December is the one month where I indulge myself with all of the cookies, cakes and candies, that I usually limit the rest of the year. I have so many wonderful memories spent with my mom in the kitchen making cookies, candy, and cakes for our family and to share with our neighbors and friends. So with the beginning of this month, I am going to pull out some of our favorites and share them with you! I hope you enjoy them and maybe one or two will become family favorites of yours too.
This first recipe is for a Candy Cane sprinkled Angel food cake. It is light, cool, and a perfect dessert for this time of year.
Angel Food cake mix
- 16 oz container of Cool Whip
- Green and Red food coloring
- White frosting (recipe to follow)
- 6 candy canes coursely crushed
– Make the Angel Food Cake, according to package directions. Baking in an angel food cake pan.
– The package said to remove the cake from the oven and invert it immediately on a bottle. I remember when Mom and I did this there was always a Coke bottle to use, but we don’t buy Coke bottles anymore, so an empty wine bottle will have to do!

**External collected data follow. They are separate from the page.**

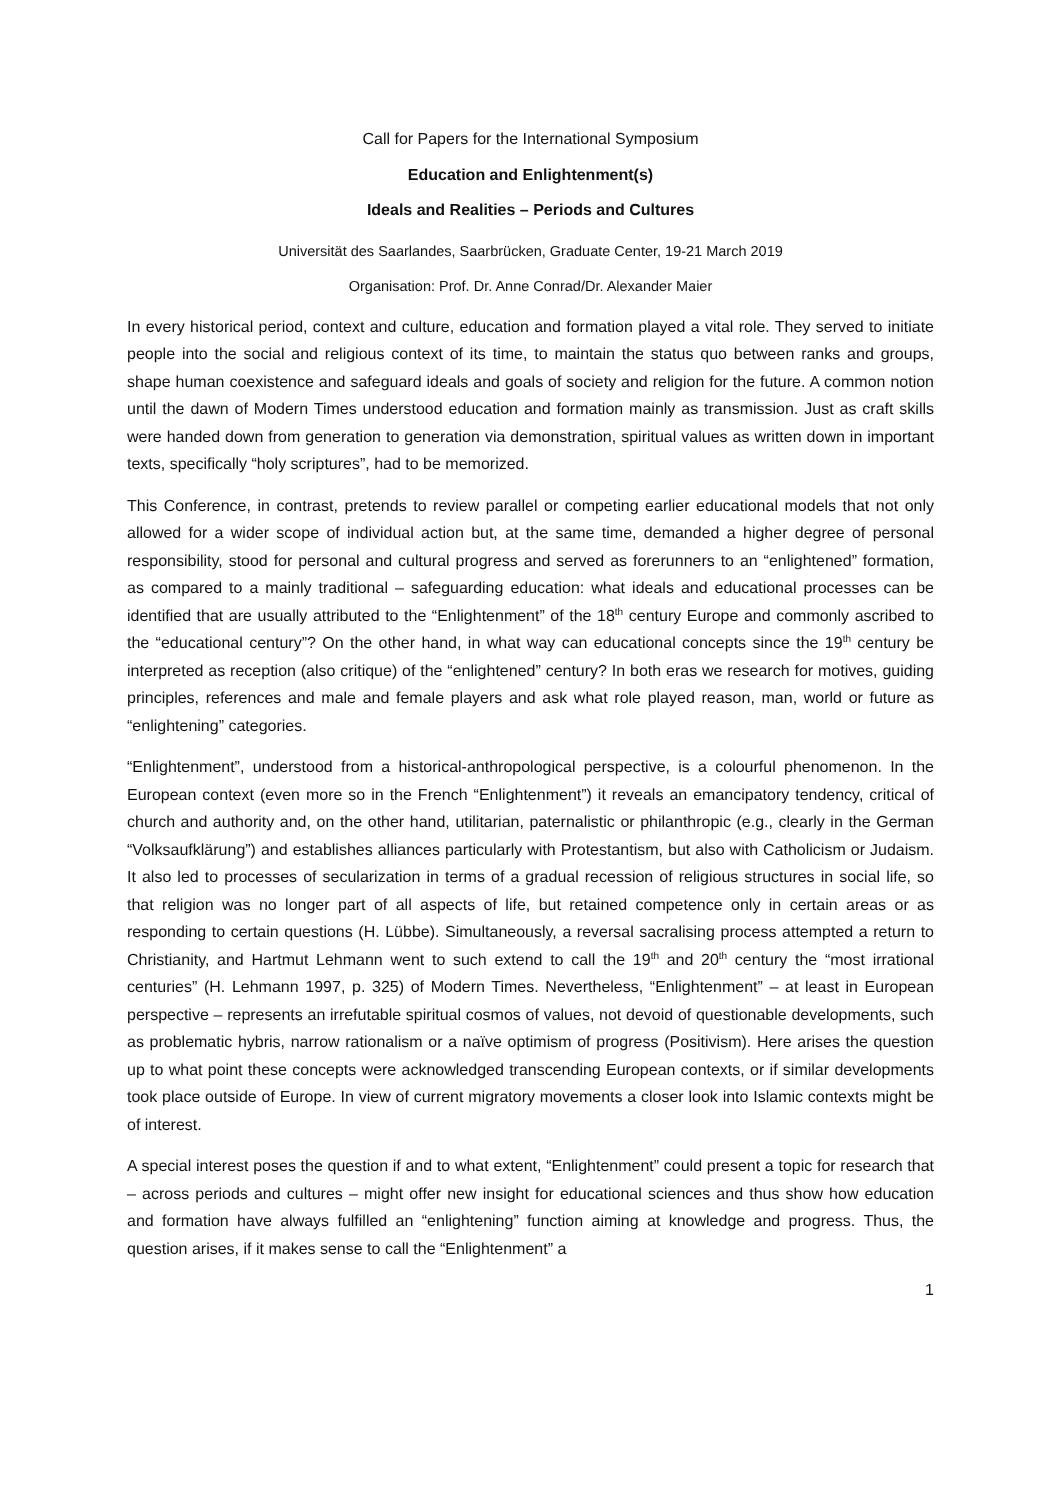Call for Papers for the International Symposium
Education and Enlightenment(s)
Ideals and Realities – Periods and Cultures
Universität des Saarlandes, Saarbrücken, Graduate Center, 19-21 March 2019
Organisation: Prof. Dr. Anne Conrad/Dr. Alexander Maier
In every historical period, context and culture, education and formation played a vital role. They served to initiate people into the social and religious context of its time, to maintain the status quo between ranks and groups, shape human coexistence and safeguard ideals and goals of society and religion for the future. A common notion until the dawn of Modern Times understood education and formation mainly as transmission. Just as craft skills were handed down from generation to generation via demonstration, spiritual values as written down in important texts, specifically “holy scriptures”, had to be memorized.
This Conference, in contrast, pretends to review parallel or competing earlier educational models that not only allowed for a wider scope of individual action but, at the same time, demanded a higher degree of personal responsibility, stood for personal and cultural progress and served as forerunners to an “enlightened” formation, as compared to a mainly traditional – safeguarding education: what ideals and educational processes can be identified that are usually attributed to the “Enlightenment” of the 18<sup>th</sup> century Europe and commonly ascribed to the “educational century”? On the other hand, in what way can educational concepts since the 19<sup>th</sup> century be interpreted as reception (also critique) of the “enlightened” century? In both eras we research for motives, guiding principles, references and male and female players and ask what role played reason, man, world or future as “enlightening” categories.
“Enlightenment”, understood from a historical-anthropological perspective, is a colourful phenomenon. In the European context (even more so in the French “Enlightenment”) it reveals an emancipatory tendency, critical of church and authority and, on the other hand, utilitarian, paternalistic or philanthropic (e.g., clearly in the German “Volksaufklärung”) and establishes alliances particularly with Protestantism, but also with Catholicism or Judaism. It also led to processes of secularization in terms of a gradual recession of religious structures in social life, so that religion was no longer part of all aspects of life, but retained competence only in certain areas or as responding to certain questions (H. Lübbe). Simultaneously, a reversal sacralising process attempted a return to Christianity, and Hartmut Lehmann went to such extend to call the 19<sup>th</sup> and 20<sup>th</sup> century the “most irrational centuries” (H. Lehmann 1997, p. 325) of Modern Times. Nevertheless, “Enlightenment” – at least in European perspective – represents an irrefutable spiritual cosmos of values, not devoid of questionable developments, such as problematic hybris, narrow rationalism or a naïve optimism of progress (Positivism). Here arises the question up to what point these concepts were acknowledged transcending European contexts, or if similar developments took place outside of Europe. In view of current migratory movements a closer look into Islamic contexts might be of interest.
A special interest poses the question if and to what extent, “Enlightenment” could present a topic for research that – across periods and cultures – might offer new insight for educational sciences and thus show how education and formation have always fulfilled an “enlightening” function aiming at knowledge and progress. Thus, the question arises, if it makes sense to call the “Enlightenment” a
1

– After the cake cools completely, remove from the pan. Using a sharp serrated knife or electric knife, cut the cake horizontally twice, to make 3 relatively even cake layers. (I used an electric knife)
– Make white frosting according to the below recipe
– Separate the Cool Whip into two bowls. Add red food coloring to one bowl and green to the other. (I used food coloring gel and quite a bit of the color to get the green and red in my picture) Stir well to mix coloring into the Cool Whip.
– Place the first layer of cake on the cake plate and spread the Red colored Cool Whip over the layer
– Place the next layer on top of the cake and spread the Green Cool Whip on top of that layer.
– Place the last layer of cake on the top and fill the middle hole with colored Cool Whip
– Once the cake is frosted, sprinkle crushed Candy Canes on the top.